Agthia competes in consumer business selling water, beverages, dairy, tomato paste, frozen vegetables, bakery and trading items, as well as in agri-business that covers flour and animal feed.
The company said in a statement the coronavirus pandemic “has had no material effects on the Group reported condensed consolidated financial results for the period ended 31 March 2020.”
The group’s business operations currently remain largely unaffected as the food and beverage industry in general is exempted from the bans and constraints imposed by regulatory authorities, including exemption from curfew hours and cargo shipping.
Agthia’s consumer business contributed 52% to total revenue and 48% came from its agri-business segment.
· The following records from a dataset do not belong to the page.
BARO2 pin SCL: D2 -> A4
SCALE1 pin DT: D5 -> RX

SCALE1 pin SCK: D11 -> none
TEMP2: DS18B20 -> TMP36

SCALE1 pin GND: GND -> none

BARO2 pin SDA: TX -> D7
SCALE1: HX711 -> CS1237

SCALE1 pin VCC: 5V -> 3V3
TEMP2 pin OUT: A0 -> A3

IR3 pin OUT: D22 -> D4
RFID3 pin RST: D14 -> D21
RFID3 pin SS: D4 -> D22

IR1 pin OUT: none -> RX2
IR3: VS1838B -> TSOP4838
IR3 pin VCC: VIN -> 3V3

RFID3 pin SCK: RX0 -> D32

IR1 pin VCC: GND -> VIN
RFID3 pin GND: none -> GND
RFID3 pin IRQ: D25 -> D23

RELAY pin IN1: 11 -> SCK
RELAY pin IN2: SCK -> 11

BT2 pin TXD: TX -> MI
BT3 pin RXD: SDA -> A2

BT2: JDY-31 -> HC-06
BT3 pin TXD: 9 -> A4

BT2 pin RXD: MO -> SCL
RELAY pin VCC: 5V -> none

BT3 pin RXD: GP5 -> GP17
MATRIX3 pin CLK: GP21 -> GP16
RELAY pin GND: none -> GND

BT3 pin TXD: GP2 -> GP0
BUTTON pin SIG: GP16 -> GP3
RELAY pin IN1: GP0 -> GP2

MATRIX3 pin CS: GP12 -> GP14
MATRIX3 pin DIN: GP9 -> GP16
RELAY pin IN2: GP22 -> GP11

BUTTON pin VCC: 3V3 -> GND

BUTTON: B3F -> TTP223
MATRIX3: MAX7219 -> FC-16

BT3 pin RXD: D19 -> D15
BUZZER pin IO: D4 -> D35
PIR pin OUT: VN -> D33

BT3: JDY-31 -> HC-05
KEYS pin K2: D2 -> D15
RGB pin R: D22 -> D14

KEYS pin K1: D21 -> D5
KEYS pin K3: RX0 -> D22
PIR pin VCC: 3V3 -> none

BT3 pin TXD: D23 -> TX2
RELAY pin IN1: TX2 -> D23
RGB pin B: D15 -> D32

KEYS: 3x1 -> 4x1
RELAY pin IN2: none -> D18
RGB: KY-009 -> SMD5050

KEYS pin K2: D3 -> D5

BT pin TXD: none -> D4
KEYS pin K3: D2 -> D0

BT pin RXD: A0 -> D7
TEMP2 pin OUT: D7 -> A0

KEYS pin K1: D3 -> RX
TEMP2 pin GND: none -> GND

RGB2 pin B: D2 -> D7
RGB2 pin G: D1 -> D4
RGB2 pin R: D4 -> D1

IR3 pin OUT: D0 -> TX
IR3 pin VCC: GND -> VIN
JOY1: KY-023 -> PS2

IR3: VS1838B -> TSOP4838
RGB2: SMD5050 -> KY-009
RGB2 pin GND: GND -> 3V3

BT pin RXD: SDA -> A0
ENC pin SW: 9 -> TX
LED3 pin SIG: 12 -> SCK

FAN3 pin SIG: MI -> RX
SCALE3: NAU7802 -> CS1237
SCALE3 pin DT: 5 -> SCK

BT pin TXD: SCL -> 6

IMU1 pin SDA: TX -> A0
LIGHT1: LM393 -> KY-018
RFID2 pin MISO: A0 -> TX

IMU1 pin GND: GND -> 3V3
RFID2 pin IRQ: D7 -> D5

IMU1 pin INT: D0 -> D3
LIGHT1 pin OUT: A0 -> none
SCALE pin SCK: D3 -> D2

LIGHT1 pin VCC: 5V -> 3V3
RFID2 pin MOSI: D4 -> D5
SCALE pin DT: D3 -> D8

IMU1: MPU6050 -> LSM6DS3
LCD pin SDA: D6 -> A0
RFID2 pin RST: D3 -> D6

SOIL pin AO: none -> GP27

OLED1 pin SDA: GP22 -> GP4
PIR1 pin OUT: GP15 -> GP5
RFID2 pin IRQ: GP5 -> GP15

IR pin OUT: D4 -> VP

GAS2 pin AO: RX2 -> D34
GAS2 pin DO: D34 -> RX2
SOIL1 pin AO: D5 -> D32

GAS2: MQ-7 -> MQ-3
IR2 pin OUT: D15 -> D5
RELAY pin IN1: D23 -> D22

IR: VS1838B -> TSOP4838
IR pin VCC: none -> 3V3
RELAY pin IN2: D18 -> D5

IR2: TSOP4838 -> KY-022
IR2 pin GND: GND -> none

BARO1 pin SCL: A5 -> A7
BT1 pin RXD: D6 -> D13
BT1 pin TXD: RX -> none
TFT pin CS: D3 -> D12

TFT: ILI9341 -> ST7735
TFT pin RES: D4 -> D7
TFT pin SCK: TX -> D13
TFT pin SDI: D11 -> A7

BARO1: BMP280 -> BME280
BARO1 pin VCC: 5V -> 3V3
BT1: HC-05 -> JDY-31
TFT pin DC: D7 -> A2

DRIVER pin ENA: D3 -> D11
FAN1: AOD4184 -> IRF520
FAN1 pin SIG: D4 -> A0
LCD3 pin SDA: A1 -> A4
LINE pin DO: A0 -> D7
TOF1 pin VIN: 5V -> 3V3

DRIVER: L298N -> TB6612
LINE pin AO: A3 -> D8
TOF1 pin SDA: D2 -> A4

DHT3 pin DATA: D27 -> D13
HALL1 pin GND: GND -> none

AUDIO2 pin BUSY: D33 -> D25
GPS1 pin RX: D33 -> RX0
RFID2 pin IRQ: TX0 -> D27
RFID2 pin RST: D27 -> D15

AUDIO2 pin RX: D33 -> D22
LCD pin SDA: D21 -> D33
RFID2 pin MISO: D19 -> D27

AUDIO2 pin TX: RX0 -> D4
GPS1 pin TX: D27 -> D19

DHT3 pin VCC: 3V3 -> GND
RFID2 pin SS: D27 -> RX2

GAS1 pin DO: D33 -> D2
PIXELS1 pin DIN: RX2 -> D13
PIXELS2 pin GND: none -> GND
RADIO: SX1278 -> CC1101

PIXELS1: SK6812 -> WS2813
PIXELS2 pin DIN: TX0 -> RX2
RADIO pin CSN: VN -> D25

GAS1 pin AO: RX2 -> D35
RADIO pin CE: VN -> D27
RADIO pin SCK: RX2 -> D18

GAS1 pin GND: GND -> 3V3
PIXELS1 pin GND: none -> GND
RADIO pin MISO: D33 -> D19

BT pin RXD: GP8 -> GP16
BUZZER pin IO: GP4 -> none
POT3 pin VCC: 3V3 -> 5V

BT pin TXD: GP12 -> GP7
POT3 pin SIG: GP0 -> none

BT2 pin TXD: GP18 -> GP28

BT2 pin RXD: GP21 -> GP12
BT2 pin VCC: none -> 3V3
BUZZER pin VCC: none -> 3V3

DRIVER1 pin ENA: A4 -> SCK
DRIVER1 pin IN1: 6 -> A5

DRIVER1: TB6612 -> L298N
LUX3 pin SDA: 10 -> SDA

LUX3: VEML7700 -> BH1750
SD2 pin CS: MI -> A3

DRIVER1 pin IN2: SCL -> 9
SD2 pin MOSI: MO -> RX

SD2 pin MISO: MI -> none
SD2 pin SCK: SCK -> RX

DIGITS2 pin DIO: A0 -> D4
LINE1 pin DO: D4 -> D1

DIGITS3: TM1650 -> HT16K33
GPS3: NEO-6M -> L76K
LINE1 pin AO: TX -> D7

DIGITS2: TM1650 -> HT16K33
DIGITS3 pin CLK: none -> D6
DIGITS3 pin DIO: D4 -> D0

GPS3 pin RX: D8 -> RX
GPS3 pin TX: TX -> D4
Consumer business grew 6% in revenue year-on-year to reach 298 million dirhams ($81.14 million).
Agthia’s food segment surged by 21% driven by trading items and tomato paste and frozen vegetables in its home base of UAE as well as in Egypt as consumers responded to the COVID-19 outbreak, said the company.
The quarter saw a rise of 8% year-on-year for Agthia’s 5-gallon home and office distribution business but bottled water sales recorded “a marginal descent”, said the company.
The agri-business division earned a 21% increase year-on-year in revenues to 273 million dirhams ($74.34 million).
Flour was a winner, posting a 52% surge in revenue compared to the same quarter last year, driven by strong domestic demand, higher wheat trading, and an increase in export sales that included a one-off order from the World Food Program, said Agthia.
However, animal feed revenues dropped by 4% on lower grain sales and reduced demand from small-sized farms.
Agthia is 51% owned by the government of Abu Dhabi’s industrial investment holding company Senaat. Outside the UAE, it has subsidiary operations in Egypt, Turkey, Oman, Saudi Arabia and Kuwait.